Cadrenal Therapeutics, Inc., a late-stage biopharmaceutical company focused on developing therapies for life-threatening immune and thrombotic conditions, reported a net loss of approximately $13.2 million for the fiscal year ended December 31, 2025, compared to a net loss of $10.7 million in the previous year. The company's total operating expenses increased by 23% to $13.5 million, driven primarily by a 39% rise in general and administrative expenses, which were attributed to costs associated with being a public company, stock-based compensation, and consulting fees. Research and development expenses slightly decreased by 2% to $4.1 million, reflecting a reduction in consulting expenses offset by increased costs related to asset purchase agreements.

In December 2025, Cadrenal completed the acquisition of a 12-lipoxygenase (12-LOX) platform of assets from Veralox Therapeutics, which included the lead product candidate CAD-1005, a selective 12-LOX inhibitor aimed at treating heparin-induced thrombocytopenia (HIT). The acquisition involved a cash payment of $200,000, contingent milestone payments up to $15 million, and royalty payments. The company also raised approximately $2.2 million through a registered direct offering and generated $4.9 million from sales of common stock via its at-the-market facility during the year.

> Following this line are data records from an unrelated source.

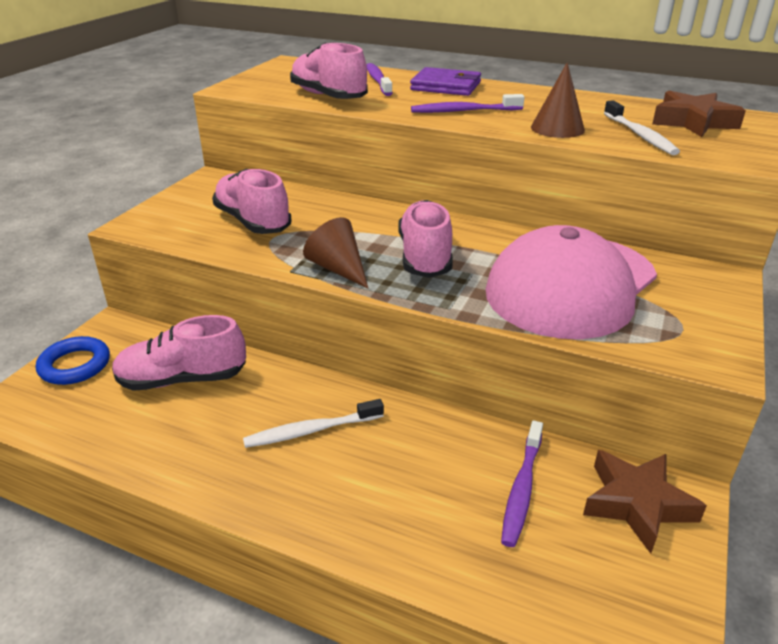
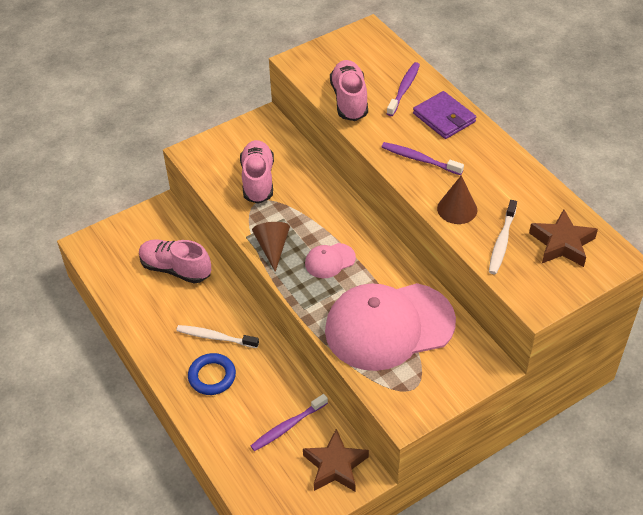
camera: 35 degrees right, 15 degrees up
blue ring [36,336,110,385] -> blue ring moved to [188,353,236,395]
pink shoe [398,200,453,278] -> pink cap [305,243,356,278]

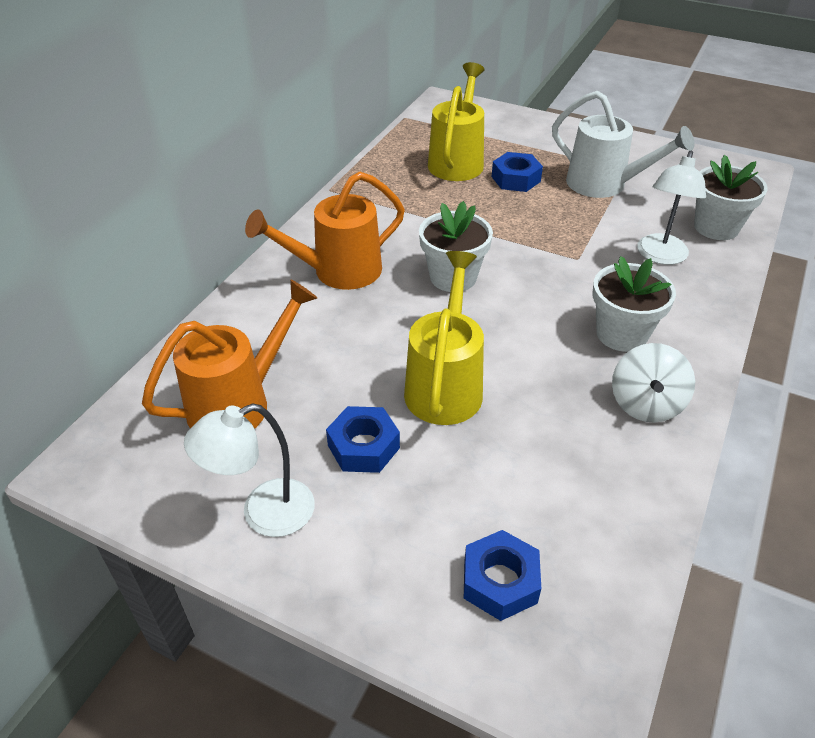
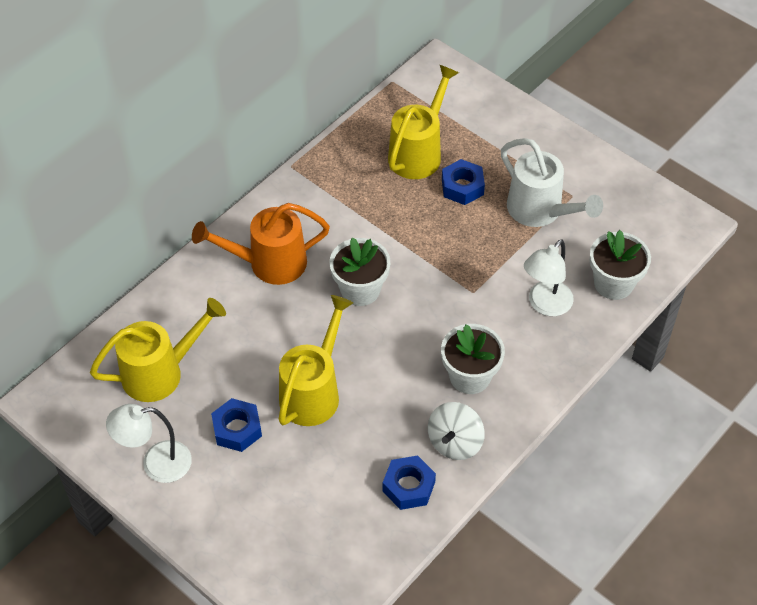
camera: 15 degrees right, 10 degrees up
orange watering can [142,279,317,429] -> yellow watering can [90,298,226,402]
blue nut [464,530,541,621] -> blue nut moved to [383,455,436,510]

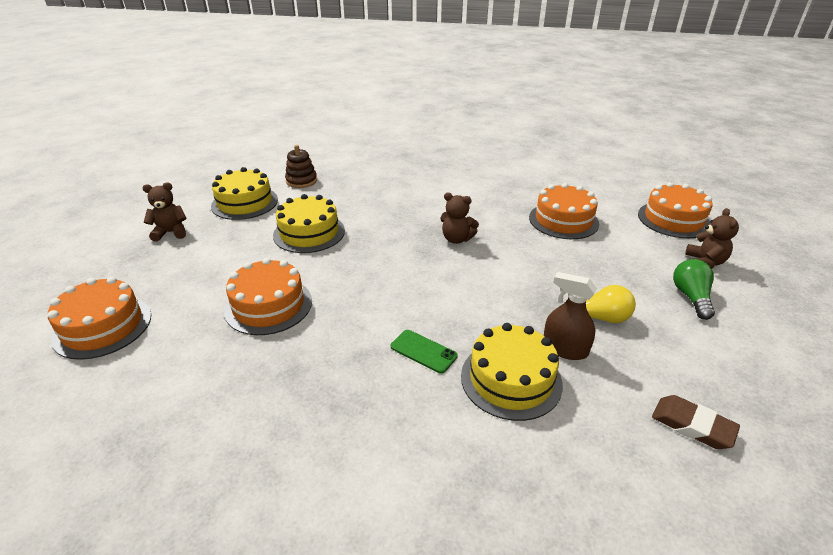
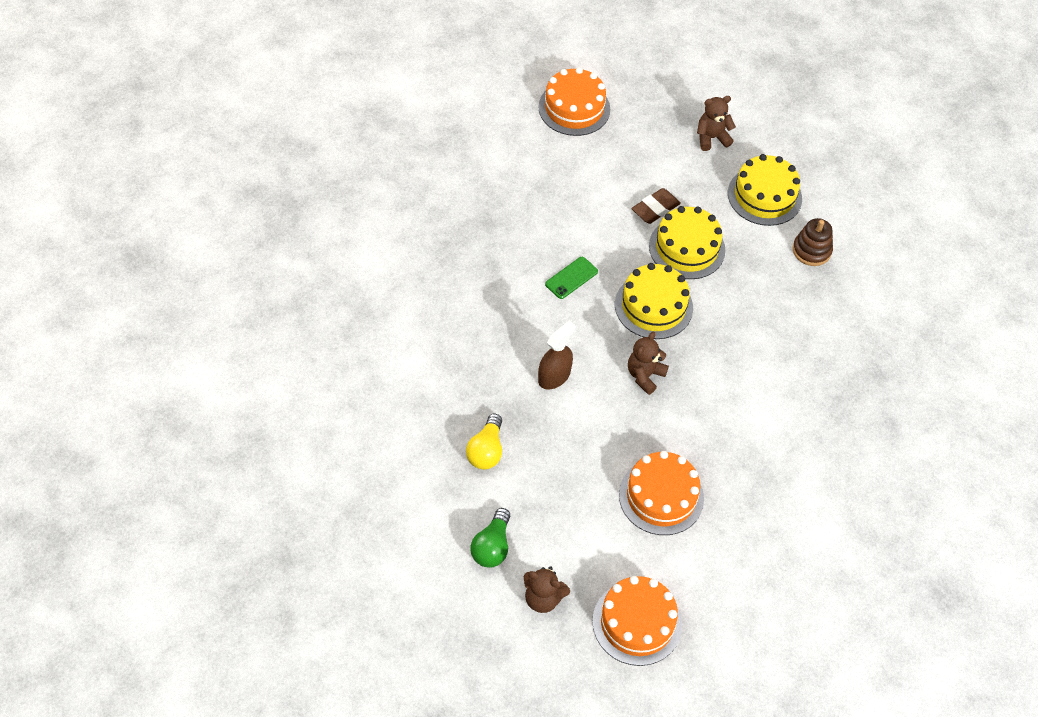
camera: 100 degrees right, 20 degrees up
brown teddy bear [143,182,186,242] -> brown teddy bear turned 105 degrees counterclockwise [697,96,736,151]
orange cake [224,258,312,335] -> none
green phone [391,330,458,373] -> green phone moved to [545,257,598,299]
yellow cake [461,323,563,421] -> yellow cake moved to [615,263,693,339]
brown spray bottle [544,272,597,360] -> brown spray bottle moved to [538,321,575,390]
brown eraser [652,395,740,449] -> brown eraser moved to [631,188,681,224]
green light bulb [673,259,715,320] -> green light bulb turned 90 degrees clockwise [471,508,510,568]

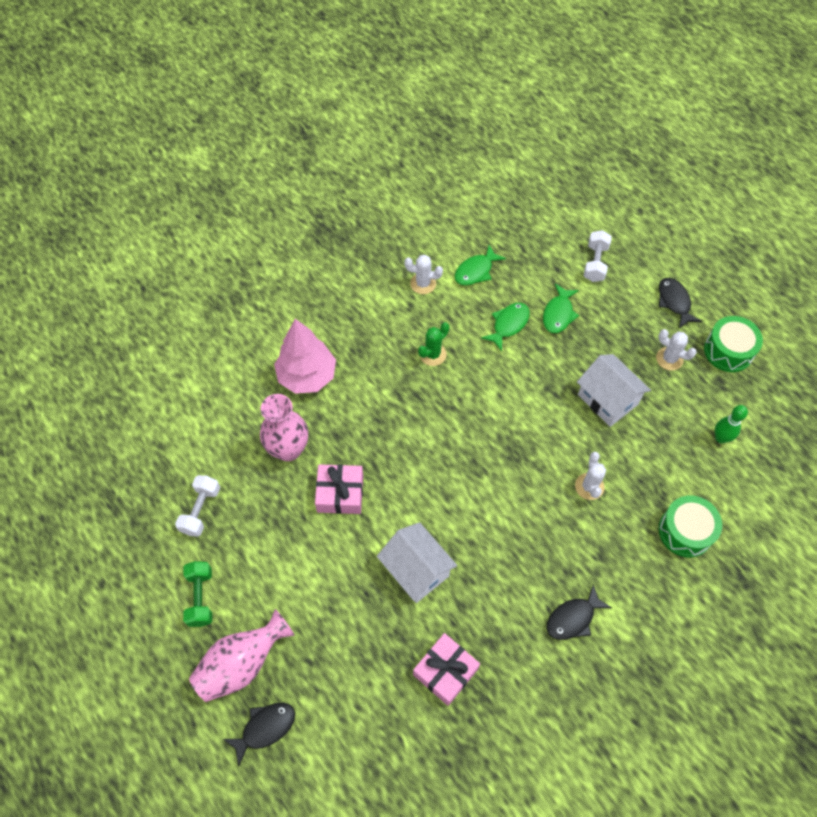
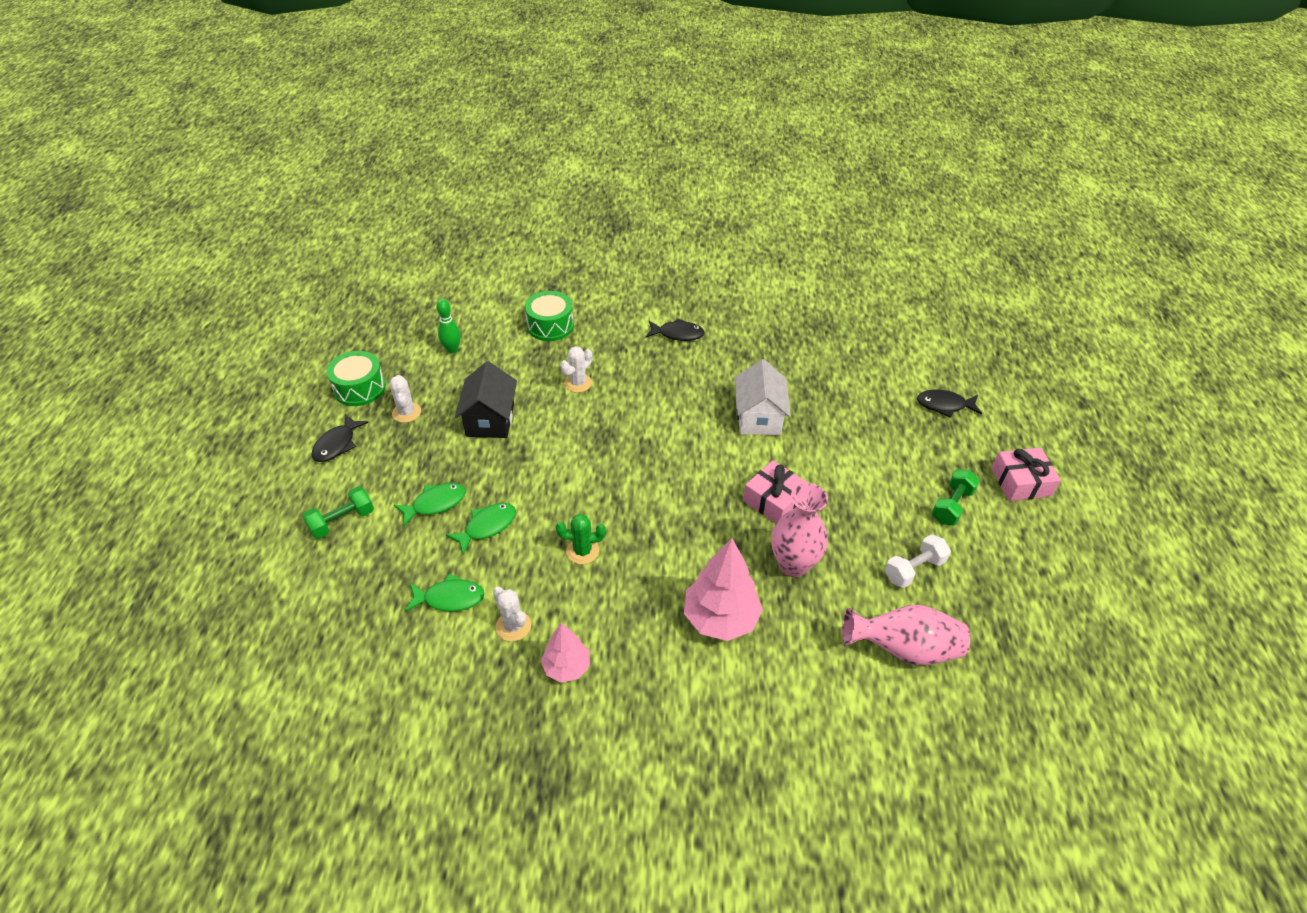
camera: 140 degrees left, 15 degrees down
pink vase [189,609,295,702] -> pink vase moved to [842,605,970,665]
pink gift [413,633,480,706] -> pink gift moved to [991,448,1061,501]
green fish [481,303,530,351] -> green fish turned 150 degrees clockwise [446,503,516,554]
white house [577,354,651,427] -> black house [455,361,517,438]
white dumbbell [584,230,612,282] -> green dumbbell [303,486,374,539]
none -> pink tree [541,623,590,683]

As of December 31, 2025, Cadrenal had cash and cash equivalents of $4.0 million, down from $10.0 million the previous year. The company anticipates that its existing cash resources will not be sufficient to meet its operational needs for the next twelve months, raising substantial doubt about its ability to continue as a going concern. To address this, Cadrenal plans to seek additional capital through equity offerings, strategic partnerships, and debt financing. However, there is no assurance that such funding will be available on acceptable terms.

Cadrenal's product pipeline includes CAD-1005, tecarfarin, and frunexian, with CAD-1005 receiving orphan drug and fast track designations from the FDA. The company is preparing for a pivotal Phase 3 clinical trial for CAD-1005, which is subject to FDA review and approval. The company has not yet submitted a New Drug Application (NDA) to the FDA, and its success depends on the outcomes of ongoing and future clinical trials. The competitive landscape includes established therapies, and the company faces significant risks related to regulatory approvals, market acceptance, and potential product liability claims.

Looking ahead, Cadrenal's management remains focused on advancing its clinical programs and securing necessary funding to support its operations. The company acknowledges the challenges it faces, including the need for successful clinical trial outcomes, regulatory approvals, and effective commercialization strategies to achieve profitability in the future.